Armin Willingmann: Sachsen-Anhalt ist schon immer ein starker Chemie-Standort gewesen. Deshalb haben wir jetzt auch die Möglichkeit, mit starken Industriepartnern sowie unseren hervorragenden Forschungseinrichtungen Wasserstoffprojekte voranzutreiben. Der Anteil erneuerbarer Energien ist in Sachsen-Anhalt zudem heute schon höher als in anderen Bundesländern. Deshalb kann die wirtschaftliche Produktion von grünem Wasserstoff bei uns im Land eher gelingen.
Rolle Sachsen-Anhalts in Ostdeutschland
W+M: Welche Rolle spielt Sachsen-Anhalt in Ostdeutschland?
Armin Willingmann: Ich halte es durchaus für möglich, dass sich Sachsen-Anhalt in den kommenden Jahren zu einem Innovationsmotor Ostdeutschlands entwickeln könnte. Das trotz Pandemie anhaltend starke Investitionsgeschehen bietet da Grund für Optimismus. Voraussetzung hierfür wird allerdings sein, dass das Land auch in den kommenden Jahren weiter konsequent in Wirtschaft und Wissenschaft investiert. Wir konnten in den letzten vier Jahren zeigen, wie sich so etwas durch Ansiedlungen und Erweiterungen auszahlt.
W+M: Ist für Sie eine Metropolregion von der Ostsee bis zum Thüringer Wald vorstellbar?
Armin Willingmann: Ich befürworte durchaus Kooperationen über Landesgrenzen hinweg. Hierfür ist aber die Bildung von Metropolregionen nicht notwendig.
W+M: Was halten Sie von einer Sonderwirtschaftszone Ost?
Armin Willingmann: So reizvoll das auf den ersten Blick erscheint, so unwahrscheinlich ist ihre Realisierung, gerade innerhalb der Europäischen Union. Ich halte eine Sonderwirtschaftszone inzwischen aber auch nicht mehr für notwendig. Sachsen-Anhalt befindet sich – klammert man Rückschläge durch die Pandemie aus – insgesamt auf einem erfolgreichen Entwicklungspfad.
Wahljahr 2021
W+M: Wie lautet ihre Prognose für die Wahlen zum Bundestag?

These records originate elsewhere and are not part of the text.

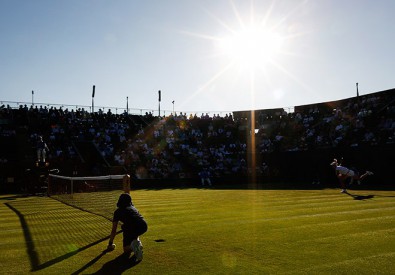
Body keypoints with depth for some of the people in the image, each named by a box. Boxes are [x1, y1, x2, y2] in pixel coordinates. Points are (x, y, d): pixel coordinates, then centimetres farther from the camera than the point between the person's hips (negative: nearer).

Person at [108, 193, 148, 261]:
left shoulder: (118, 211, 19)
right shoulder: (133, 208, 30)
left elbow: (114, 230, 22)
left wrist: (110, 243, 35)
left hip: (132, 228, -4)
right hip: (144, 227, 4)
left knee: (126, 250, 16)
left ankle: (133, 245, -17)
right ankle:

Armin Willingmann: Ich habe den Eindruck, dass das Rennen offen ist. Insofern möchte ich keine Prognose wagen, baue aber darauf, dass sich auch nach Normalisierung der Corona-Verhältnisse Vernunft gegen Populismus durchsetzt.
W+M: Wie lautet Ihre Prognose für die Landtagswahlen in Sachsen-Anhalt? Kandidieren Sie wieder?
Armin Willingmann: In Sachsen-Anhalt wird es umso mehr darauf ankommen, den Entwicklungskurs fortzusetzen und keine falschen Signale zu setzen: Wachstum, Industrieaffinität, Stärkung der KMU, Start-up-Kultur, Zuwanderung, Weltoffenheit sind wesentliche Garanten unseres Erfolgs. Dafür möchte ich mich weiter einsetzen. Deshalb kandidiere ich auch – erstmalig – für den Landtag und wurde von meiner Partei – der SPD – auf Platz 2 der Landesliste gewählt.